Work to be completed:
Reproduce all of the data exactly.

Record set:

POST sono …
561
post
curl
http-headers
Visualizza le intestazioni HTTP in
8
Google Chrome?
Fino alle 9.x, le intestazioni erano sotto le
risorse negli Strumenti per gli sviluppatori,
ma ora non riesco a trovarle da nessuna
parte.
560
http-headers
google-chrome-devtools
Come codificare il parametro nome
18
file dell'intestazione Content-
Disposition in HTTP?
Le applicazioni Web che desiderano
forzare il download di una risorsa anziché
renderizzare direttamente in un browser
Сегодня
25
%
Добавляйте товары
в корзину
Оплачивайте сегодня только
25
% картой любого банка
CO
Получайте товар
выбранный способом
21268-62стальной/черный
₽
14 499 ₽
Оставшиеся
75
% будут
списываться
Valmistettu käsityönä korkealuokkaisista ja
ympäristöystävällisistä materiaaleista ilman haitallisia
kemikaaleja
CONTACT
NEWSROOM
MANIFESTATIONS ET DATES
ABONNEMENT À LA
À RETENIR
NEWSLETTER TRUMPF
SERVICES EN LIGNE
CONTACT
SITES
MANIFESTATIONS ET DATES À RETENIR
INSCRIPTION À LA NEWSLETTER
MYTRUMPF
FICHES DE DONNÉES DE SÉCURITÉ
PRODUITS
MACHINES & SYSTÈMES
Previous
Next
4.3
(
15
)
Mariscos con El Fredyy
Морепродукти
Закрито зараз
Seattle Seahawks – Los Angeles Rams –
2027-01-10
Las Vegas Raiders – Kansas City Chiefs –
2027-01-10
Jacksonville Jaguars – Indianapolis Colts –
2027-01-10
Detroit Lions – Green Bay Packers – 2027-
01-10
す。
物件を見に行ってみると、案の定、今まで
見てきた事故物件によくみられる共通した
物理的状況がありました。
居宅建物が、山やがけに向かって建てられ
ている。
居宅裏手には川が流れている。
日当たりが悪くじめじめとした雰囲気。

Reply to the task:
POST sono …
561
post
curl
http-headers
Visualizza le intestazioni HTTP in
8
Google Chrome?
Fino alle 9.x, le intestazioni erano sotto le
risorse negli Strumenti per gli sviluppatori,
ma ora non riesco a trovarle da nessuna
parte.
560
http-headers
google-chrome-devtools
Come codificare il parametro nome
18
file dell'intestazione Content-
Disposition in HTTP?
Le applicazioni Web che desiderano
forzare il download di una risorsa anziché
renderizzare direttamente in un browser
Сегодня
25
%
Добавляйте товары
в корзину
Оплачивайте сегодня только
25
% картой любого банка
CO
Получайте товар
выбранный способом
21268-62стальной/черный
₽
14 499 ₽
Оставшиеся
75
% будут
списываться
Valmistettu käsityönä korkealuokkaisista ja
ympäristöystävällisistä materiaaleista ilman haitallisia
kemikaaleja
CONTACT
NEWSROOM
MANIFESTATIONS ET DATES
ABONNEMENT À LA
À RETENIR
NEWSLETTER TRUMPF
SERVICES EN LIGNE
CONTACT
SITES
MANIFESTATIONS ET DATES À RETENIR
INSCRIPTION À LA NEWSLETTER
MYTRUMPF
FICHES DE DONNÉES DE SÉCURITÉ
PRODUITS
MACHINES & SYSTÈMES
Previous
Next
4.3
(
15
)
Mariscos con El Fredyy
Морепродукти
Закрито зараз
Seattle Seahawks – Los Angeles Rams –
2027-01-10
Las Vegas Raiders – Kansas City Chiefs –
2027-01-10
Jacksonville Jaguars – Indianapolis Colts –
2027-01-10
Detroit Lions – Green Bay Packers – 2027-
01-10
す。
物件を見に行ってみると、案の定、今まで
見てきた事故物件によくみられる共通した
物理的状況がありました。
居宅建物が、山やがけに向かって建てられ
ている。
居宅裏手には川が流れている。
日当たりが悪くじめじめとした雰囲気。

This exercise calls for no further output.